35 Vid. my articles: “Regarding the Antiquity of Several Sabbath Prohibitions,” Bar-Ilan, I (1963), p. 106 ff; “From Biblical Severity to Rabbinic injunction,” Benjamin De Vries Memorial Volume, 1968, p. 84 ff; “The Influence of Reality on Halakhic Differentiations,” Molad, 3 (26), 1970, p. 285 ff.
36 E.g. R. Shabbetai Cohen in his remarks to Shulkhan Arukh, Yoreh Deah, Ve’Heter, defines the concept שעת הדחק (emergency) in the following manner…. this expression is in the case of serious loss or a minor of something of import to a poor person or to a rich person when connected with honoring the Sabbath and Jewish Holidays or in honor of guests. There is no doubt that, in our times, this expression should be redefined in a more inclusive fashion differing considerably from the definition offered by Shakh. In a similar vein, one may adduce the question of permitting autopsies if the person whose benefit is involved “is before us” (לפנינו), i.e., the patient whose sickness will be relieved by the autopsy on a dead body is in our presence or the autopsy is to be performed for the benefit of other patients whose identity is known, cf. R. Ezekiol Landau, Noda bi’Yehudah, Second Edition, Yoreh Deah, no. 210; R. Moses (Chatam) Sopher, Responsa, ibid, no. 336. In our times when methods of transportation and communication have made gigantic progress, and what was formally considered “distant” is now actually quite “close,” the concept of לפנינו has assumed immense proportions both as far as time and place are concerned, vid. I. Arieli, No’am, (1963), pp. 97 and I. Jacobovits, Torah She’Be’al Peh 6 (1964), pp. 62-64, concerning the need for autopsies in order to overcome numerous malignant diseases which have ravaged human life.
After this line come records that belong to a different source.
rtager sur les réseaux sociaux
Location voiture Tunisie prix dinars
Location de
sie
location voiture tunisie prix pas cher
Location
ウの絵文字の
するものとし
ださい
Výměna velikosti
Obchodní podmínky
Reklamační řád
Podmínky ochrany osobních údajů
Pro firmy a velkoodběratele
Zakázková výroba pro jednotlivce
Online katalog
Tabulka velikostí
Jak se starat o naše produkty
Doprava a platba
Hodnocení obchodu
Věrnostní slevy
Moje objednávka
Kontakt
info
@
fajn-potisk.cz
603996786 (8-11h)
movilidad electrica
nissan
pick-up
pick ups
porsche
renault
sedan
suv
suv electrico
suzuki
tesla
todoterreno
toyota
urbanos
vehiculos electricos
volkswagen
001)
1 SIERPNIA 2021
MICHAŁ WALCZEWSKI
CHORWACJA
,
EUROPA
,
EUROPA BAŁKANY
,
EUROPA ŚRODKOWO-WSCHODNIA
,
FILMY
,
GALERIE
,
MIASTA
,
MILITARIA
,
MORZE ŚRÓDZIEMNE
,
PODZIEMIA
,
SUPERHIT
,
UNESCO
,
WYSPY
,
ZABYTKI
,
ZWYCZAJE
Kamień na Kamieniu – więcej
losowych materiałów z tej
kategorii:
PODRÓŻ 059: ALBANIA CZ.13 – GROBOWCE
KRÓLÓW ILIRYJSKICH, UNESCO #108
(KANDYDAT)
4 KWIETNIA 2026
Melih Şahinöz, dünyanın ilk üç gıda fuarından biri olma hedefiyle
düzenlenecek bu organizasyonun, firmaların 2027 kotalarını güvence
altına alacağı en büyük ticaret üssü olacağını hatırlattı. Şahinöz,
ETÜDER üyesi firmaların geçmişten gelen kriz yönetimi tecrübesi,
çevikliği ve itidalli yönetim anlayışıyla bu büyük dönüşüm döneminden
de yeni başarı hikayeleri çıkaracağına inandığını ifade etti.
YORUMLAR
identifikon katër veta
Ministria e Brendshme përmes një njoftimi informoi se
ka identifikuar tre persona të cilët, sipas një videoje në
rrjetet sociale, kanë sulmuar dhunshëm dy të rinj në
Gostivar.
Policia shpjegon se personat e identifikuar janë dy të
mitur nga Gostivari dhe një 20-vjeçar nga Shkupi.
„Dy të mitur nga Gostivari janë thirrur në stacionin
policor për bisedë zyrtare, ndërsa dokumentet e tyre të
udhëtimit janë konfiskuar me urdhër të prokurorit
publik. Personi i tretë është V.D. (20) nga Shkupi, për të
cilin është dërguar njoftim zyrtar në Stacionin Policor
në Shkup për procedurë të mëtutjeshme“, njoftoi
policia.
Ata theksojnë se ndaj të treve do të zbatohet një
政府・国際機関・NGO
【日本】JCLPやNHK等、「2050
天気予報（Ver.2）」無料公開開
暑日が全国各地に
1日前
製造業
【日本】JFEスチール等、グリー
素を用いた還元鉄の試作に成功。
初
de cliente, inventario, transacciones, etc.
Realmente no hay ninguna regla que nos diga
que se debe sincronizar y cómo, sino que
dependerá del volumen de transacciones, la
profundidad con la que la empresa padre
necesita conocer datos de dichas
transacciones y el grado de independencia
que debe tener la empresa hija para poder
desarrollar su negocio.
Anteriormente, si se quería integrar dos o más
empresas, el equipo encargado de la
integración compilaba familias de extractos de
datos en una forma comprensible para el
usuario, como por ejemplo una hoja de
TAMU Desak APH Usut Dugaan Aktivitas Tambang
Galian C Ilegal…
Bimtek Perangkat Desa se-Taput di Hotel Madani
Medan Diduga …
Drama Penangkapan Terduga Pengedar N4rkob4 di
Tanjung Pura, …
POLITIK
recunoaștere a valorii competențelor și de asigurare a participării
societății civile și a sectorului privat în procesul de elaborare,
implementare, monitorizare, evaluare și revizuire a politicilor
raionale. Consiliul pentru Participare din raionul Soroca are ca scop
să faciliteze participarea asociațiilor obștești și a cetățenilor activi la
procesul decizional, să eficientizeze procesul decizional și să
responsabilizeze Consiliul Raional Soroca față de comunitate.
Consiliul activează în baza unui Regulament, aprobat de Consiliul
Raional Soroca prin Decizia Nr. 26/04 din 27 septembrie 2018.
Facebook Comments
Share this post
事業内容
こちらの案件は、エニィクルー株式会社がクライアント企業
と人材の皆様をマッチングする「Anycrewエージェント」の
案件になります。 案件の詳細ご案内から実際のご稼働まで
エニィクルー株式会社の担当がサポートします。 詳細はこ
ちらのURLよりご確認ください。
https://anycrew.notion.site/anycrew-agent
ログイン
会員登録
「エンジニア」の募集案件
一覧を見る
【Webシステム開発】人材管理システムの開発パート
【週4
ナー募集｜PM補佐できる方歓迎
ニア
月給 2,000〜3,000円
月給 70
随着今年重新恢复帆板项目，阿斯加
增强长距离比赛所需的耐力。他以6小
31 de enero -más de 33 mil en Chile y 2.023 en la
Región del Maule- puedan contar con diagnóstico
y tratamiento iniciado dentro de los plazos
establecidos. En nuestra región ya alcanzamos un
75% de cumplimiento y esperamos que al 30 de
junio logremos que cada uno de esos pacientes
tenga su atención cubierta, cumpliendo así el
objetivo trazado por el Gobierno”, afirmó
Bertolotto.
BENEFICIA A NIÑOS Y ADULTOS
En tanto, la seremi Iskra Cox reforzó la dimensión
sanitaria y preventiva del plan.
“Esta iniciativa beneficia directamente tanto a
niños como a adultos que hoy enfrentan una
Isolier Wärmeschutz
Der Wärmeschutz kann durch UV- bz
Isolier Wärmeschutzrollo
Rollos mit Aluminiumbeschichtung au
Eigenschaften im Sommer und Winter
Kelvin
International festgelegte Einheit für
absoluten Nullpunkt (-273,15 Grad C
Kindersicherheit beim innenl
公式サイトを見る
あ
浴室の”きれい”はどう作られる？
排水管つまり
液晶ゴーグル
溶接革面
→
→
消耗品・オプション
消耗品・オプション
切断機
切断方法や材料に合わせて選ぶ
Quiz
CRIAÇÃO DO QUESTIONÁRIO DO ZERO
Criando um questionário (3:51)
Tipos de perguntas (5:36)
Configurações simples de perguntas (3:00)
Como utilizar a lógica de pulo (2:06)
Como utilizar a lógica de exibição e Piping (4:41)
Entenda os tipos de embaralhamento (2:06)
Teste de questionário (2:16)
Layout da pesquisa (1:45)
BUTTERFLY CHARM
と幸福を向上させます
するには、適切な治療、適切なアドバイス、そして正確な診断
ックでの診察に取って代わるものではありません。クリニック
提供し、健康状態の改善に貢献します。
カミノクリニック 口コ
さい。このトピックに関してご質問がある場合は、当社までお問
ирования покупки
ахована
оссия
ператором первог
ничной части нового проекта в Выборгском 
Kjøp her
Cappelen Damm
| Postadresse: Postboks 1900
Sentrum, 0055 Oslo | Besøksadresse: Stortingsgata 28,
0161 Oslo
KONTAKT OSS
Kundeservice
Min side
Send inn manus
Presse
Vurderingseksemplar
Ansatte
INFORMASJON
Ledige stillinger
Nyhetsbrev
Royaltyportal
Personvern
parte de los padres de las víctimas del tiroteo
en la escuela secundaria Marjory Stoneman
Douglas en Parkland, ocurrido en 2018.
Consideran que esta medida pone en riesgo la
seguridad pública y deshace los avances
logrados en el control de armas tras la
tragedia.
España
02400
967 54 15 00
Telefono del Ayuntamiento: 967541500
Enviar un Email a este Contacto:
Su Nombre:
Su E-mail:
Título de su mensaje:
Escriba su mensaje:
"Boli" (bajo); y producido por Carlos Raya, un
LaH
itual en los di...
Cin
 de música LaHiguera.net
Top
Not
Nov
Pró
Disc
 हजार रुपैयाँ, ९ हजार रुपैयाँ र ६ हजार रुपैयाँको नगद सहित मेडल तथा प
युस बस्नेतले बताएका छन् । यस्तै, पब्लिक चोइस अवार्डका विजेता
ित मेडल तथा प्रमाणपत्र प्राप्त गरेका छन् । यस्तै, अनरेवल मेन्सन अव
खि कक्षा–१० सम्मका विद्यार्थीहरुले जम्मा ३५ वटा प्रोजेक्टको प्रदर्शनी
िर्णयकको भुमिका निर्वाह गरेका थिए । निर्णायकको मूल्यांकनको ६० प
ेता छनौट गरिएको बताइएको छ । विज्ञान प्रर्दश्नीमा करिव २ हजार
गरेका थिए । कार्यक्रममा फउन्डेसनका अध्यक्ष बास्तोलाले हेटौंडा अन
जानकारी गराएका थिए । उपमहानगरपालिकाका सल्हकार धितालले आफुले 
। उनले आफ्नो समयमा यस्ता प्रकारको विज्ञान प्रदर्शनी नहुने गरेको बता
It is stressed that even the most simple autopsy bears the potentiality of contributing towards the saving of life, much more than the patient “before us” during the time of R. Ezekiel Landau, when the status of the medical profession was most primitive. Many additional examples could also be adduced in order to prove the above point.